▸ Work instruction: Nothing past the line containing "Figure 5 (A)" belongs in the output. Copy exactly every line of the data below from the first up to and including it.

──────

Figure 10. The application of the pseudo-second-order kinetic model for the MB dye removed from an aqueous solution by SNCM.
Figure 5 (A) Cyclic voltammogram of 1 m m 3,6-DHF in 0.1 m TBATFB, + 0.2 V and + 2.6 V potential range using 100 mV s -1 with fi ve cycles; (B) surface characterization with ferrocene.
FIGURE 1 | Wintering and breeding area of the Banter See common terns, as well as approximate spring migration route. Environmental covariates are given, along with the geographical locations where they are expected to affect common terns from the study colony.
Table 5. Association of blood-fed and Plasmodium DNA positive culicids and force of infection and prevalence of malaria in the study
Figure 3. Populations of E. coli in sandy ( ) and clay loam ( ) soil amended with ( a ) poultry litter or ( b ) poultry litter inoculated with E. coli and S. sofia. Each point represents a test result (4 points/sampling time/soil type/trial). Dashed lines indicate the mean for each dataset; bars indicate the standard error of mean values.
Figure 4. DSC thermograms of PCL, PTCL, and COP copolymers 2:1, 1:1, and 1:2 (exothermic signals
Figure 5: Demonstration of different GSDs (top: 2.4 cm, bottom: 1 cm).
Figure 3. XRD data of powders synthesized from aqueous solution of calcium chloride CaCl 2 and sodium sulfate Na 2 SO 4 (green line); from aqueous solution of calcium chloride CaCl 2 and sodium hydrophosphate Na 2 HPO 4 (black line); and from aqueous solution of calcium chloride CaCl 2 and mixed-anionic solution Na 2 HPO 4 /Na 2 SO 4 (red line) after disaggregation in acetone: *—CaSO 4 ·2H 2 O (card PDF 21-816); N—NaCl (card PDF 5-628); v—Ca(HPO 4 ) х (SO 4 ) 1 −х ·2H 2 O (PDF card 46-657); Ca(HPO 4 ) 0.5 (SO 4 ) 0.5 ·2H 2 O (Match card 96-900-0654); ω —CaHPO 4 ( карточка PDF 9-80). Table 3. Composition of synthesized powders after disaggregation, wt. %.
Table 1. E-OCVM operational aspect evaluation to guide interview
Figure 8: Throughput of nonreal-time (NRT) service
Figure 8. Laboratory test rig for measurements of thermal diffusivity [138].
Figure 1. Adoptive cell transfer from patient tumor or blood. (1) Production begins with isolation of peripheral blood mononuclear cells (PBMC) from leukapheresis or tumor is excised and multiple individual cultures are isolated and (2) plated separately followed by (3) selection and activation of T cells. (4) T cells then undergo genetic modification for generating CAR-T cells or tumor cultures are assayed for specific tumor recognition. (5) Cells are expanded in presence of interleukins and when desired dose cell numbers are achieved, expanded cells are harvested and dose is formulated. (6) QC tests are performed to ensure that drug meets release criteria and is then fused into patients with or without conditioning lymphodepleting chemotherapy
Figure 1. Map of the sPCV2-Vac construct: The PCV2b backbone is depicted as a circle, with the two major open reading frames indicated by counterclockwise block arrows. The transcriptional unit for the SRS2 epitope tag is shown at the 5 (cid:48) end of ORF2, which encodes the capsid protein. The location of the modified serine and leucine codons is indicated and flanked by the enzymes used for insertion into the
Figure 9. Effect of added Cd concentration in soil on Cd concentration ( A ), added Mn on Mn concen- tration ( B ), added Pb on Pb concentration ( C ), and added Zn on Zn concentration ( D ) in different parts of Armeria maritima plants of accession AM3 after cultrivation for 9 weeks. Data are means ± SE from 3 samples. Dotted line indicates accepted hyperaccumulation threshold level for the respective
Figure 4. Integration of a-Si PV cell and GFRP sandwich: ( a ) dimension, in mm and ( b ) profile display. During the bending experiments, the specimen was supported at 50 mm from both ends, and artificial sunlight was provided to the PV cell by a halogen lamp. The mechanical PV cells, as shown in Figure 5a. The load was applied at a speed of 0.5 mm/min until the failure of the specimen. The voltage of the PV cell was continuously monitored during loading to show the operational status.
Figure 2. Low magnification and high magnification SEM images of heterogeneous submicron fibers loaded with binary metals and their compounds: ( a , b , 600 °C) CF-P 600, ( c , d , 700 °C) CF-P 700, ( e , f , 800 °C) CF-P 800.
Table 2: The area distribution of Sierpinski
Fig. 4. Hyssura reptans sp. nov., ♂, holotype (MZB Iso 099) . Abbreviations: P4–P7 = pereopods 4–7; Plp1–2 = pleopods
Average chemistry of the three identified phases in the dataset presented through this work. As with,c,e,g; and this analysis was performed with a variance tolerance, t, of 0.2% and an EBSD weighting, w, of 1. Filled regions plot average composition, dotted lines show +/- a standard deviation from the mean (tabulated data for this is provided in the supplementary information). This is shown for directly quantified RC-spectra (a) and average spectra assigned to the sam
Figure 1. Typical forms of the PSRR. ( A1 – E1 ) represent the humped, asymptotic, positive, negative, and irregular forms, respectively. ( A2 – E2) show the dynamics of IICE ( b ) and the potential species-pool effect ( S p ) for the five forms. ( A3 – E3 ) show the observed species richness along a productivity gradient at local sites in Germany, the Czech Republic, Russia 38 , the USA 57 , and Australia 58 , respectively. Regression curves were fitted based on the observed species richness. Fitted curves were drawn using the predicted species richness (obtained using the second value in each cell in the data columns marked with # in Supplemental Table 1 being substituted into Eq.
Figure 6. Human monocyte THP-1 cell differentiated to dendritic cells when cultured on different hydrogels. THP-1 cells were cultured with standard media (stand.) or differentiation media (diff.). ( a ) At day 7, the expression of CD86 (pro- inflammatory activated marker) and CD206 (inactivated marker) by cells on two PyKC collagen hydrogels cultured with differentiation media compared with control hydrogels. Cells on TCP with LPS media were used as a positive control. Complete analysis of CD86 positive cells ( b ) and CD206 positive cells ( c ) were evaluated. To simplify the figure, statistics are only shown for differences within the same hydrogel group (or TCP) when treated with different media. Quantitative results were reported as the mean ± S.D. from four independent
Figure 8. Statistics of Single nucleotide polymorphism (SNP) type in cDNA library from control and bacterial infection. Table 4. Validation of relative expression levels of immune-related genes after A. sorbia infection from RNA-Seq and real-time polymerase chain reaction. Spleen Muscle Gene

──────

▸ Expected output:
Figure 10. The application of the pseudo-second-order kinetic model for the MB dye removed from an aqueous solution by SNCM.
Figure 5 (A) Cyclic voltammogram of 1 m m 3,6-DHF in 0.1 m TBATFB, + 0.2 V and + 2.6 V potential range using 100 mV s -1 with fi ve cycles; (B) surface characterization with ferrocene.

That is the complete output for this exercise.